## PROBLEM REQUIREMENTS
Read the listing below. Then repeat it exactly.

## PROVIDED RECORDS
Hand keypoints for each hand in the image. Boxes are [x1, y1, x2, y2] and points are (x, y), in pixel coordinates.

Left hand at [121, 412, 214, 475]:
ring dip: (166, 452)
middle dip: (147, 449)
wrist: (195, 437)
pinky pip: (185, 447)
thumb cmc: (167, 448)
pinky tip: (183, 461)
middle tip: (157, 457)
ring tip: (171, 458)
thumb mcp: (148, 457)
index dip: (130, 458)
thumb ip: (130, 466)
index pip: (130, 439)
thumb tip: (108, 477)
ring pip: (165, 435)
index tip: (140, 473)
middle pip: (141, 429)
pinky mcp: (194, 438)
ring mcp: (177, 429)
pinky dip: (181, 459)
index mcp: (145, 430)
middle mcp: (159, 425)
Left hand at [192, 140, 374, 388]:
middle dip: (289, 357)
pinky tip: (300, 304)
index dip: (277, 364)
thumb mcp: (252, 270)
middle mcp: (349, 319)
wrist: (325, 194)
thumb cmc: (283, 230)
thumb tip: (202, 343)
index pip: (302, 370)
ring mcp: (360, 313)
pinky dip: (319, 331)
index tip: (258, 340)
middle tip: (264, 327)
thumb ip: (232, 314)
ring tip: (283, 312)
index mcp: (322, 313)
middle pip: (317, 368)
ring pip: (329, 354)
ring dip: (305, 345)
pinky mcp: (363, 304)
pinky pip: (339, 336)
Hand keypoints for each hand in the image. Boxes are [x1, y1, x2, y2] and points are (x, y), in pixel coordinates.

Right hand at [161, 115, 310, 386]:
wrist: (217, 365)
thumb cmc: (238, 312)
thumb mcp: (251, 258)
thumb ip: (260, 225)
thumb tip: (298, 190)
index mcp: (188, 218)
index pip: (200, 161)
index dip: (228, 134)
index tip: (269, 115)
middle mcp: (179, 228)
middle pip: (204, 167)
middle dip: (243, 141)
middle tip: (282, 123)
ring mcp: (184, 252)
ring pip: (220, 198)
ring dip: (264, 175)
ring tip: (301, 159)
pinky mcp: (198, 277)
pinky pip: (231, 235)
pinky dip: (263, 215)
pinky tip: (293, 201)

## TASK RESPONSE
Hand keypoints for each hand in the image. Boxes are [x1, y1, x2, y2] and points are (x, y), in pixel coordinates.

Left hand at [121, 412, 214, 475]:
ring dip: (166, 452)
middle dip: (147, 449)
wrist: (195, 437)
pinky pip: (185, 447)
thumb cmc: (167, 448)
pinky tip: (183, 461)
middle tip: (157, 457)
ring tip: (171, 458)
thumb mcp: (148, 457)
index dip: (130, 458)
thumb ip: (130, 466)
index pip: (130, 439)
thumb tip: (108, 477)
ring pip: (165, 435)
index tip: (140, 473)
middle pip: (141, 429)
pinky mcp: (194, 438)
ring mcp: (177, 429)
pinky dip: (181, 459)
index mcp: (145, 430)
middle mcp: (159, 425)
Left hand at [192, 140, 374, 388]:
middle dip: (289, 357)
pinky tip: (300, 304)
index dip: (277, 364)
thumb mcp: (252, 270)
middle mcp: (349, 319)
wrist: (325, 194)
thumb cmc: (283, 230)
thumb tip: (202, 343)
index pip: (302, 370)
ring mcp: (360, 313)
pinky dip: (319, 331)
index tip: (258, 340)
middle tip: (264, 327)
thumb ip: (232, 314)
ring tip: (283, 312)
index mcp: (322, 313)
middle pip: (317, 368)
ring pip: (329, 354)
ring dip: (305, 345)
pinky mcp: (363, 304)
pinky pip: (339, 336)
Hand keypoints for each hand in the image. Boxes are [x1, y1, x2, y2] and points are (x, y), in pixel coordinates.

Right hand at [161, 115, 310, 386]:
wrist: (217, 365)
thumb cmc: (238, 312)
thumb mcp: (251, 258)
thumb ip: (260, 225)
thumb tip: (298, 190)
index mcp: (188, 218)
index pip: (200, 161)
index dip: (228, 134)
index tip: (269, 115)
middle mcp: (179, 228)
middle pip: (204, 167)
middle dip: (243, 141)
middle tip: (282, 123)
ring mcp: (184, 252)
ring pip: (220, 198)
ring dip: (264, 175)
ring tip: (301, 159)
pinky mcp: (198, 277)
pinky pip: (231, 235)
pinky dip: (263, 215)
pinky tip: (293, 201)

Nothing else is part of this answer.